● REQUIREMENT
Give the count of lines in the entries below that contain the string "text", and only that count.

● RECORDS FOR THE EXERCISE

□ □ □

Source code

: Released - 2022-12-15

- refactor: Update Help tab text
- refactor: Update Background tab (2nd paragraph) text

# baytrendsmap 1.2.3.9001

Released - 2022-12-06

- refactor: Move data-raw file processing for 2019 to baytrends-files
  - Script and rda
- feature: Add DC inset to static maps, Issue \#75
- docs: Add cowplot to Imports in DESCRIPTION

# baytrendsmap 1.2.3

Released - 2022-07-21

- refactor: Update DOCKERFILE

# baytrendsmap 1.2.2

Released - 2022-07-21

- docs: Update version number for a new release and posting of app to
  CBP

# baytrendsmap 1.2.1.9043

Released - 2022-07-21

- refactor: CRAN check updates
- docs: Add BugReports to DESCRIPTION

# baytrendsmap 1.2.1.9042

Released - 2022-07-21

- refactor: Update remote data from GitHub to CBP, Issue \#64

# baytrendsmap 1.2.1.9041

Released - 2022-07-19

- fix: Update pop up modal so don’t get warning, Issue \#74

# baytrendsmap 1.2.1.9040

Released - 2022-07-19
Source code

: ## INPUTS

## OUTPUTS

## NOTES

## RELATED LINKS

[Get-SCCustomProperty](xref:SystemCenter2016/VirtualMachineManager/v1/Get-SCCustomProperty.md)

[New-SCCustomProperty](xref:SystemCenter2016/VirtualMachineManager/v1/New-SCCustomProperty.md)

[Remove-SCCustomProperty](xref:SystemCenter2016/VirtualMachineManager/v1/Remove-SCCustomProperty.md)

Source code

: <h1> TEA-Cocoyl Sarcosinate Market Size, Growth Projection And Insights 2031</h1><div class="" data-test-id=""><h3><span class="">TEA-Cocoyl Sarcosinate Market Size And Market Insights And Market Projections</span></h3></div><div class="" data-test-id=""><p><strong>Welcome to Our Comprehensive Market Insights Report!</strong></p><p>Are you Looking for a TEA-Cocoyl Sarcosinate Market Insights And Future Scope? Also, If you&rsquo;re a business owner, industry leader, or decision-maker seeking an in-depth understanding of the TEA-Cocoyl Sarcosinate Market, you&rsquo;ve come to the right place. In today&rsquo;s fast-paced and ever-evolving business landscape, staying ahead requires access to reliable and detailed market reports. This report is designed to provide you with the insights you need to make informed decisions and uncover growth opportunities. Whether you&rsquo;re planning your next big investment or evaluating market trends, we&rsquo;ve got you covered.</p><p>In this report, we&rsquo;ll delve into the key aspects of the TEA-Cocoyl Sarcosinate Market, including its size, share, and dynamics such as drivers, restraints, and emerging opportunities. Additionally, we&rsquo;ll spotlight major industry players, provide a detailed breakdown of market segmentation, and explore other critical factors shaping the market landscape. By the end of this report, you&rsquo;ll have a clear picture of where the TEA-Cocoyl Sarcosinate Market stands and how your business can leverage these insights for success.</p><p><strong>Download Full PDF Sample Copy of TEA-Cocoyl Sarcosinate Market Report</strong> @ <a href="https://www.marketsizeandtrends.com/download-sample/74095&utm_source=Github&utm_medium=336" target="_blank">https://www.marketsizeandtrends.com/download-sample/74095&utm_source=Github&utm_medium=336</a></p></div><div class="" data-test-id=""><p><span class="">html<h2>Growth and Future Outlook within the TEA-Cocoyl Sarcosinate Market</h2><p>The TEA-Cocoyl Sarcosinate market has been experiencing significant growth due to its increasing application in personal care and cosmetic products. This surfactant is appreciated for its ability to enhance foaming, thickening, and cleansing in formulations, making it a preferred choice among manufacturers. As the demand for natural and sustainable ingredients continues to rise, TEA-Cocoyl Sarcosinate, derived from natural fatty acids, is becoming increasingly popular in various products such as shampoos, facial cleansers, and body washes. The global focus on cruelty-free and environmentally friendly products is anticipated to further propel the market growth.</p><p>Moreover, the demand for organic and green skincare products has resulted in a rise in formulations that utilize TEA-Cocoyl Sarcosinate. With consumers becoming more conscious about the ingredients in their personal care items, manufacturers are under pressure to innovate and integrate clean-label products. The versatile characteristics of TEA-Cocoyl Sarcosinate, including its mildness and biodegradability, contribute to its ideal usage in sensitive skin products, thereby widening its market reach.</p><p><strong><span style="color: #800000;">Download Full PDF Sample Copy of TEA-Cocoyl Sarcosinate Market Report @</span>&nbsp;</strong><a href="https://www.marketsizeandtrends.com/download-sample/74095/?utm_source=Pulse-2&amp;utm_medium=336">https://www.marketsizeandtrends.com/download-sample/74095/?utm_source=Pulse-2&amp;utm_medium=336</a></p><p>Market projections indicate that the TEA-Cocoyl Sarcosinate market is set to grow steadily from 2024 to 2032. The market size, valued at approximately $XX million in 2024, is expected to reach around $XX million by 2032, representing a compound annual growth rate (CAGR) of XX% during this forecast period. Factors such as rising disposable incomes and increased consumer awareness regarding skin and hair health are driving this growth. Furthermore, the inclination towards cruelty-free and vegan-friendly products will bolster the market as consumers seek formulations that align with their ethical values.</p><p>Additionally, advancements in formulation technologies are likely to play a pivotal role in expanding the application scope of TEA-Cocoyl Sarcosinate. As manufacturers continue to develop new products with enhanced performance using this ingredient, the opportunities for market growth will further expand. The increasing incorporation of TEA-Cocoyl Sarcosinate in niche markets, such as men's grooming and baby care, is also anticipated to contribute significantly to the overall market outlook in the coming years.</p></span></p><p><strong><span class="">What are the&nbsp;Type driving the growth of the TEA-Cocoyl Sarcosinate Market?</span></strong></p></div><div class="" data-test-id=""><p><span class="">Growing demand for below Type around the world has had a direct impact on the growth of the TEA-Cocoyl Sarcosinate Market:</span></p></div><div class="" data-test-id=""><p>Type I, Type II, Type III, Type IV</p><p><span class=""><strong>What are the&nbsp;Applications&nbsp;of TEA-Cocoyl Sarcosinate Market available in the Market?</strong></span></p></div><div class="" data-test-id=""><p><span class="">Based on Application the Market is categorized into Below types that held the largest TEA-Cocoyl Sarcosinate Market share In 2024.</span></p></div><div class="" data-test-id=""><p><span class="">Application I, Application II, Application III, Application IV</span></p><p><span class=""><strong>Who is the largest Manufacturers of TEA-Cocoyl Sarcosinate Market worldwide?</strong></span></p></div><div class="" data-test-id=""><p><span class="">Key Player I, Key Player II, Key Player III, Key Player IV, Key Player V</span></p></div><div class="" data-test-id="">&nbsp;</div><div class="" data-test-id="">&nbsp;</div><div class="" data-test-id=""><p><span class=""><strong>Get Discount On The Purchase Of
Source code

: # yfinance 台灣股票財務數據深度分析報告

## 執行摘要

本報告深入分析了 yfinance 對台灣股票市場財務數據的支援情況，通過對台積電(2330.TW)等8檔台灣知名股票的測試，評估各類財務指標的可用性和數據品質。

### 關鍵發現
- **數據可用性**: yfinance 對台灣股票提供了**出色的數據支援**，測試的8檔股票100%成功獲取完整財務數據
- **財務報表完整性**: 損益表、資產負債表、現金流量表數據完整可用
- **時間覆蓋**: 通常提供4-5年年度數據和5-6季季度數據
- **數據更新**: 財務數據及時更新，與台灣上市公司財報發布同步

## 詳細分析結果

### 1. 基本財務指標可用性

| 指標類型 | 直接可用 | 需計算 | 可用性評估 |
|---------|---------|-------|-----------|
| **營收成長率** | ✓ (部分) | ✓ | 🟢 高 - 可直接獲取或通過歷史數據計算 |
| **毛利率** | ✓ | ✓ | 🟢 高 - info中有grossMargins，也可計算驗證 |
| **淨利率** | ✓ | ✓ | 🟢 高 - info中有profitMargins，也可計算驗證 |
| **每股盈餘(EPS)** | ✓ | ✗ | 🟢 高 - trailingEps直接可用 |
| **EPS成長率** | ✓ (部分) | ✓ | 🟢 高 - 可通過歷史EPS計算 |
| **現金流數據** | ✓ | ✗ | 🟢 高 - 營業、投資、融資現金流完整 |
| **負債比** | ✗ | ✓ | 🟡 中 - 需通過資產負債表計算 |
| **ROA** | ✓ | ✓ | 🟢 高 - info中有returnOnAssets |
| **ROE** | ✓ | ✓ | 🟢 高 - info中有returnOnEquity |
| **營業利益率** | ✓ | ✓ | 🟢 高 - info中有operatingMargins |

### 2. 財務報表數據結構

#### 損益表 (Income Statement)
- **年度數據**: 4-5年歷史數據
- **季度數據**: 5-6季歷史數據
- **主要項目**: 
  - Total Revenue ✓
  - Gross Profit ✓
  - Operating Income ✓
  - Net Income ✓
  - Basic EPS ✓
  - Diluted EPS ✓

□ □ □

● ANSWER SECTION
2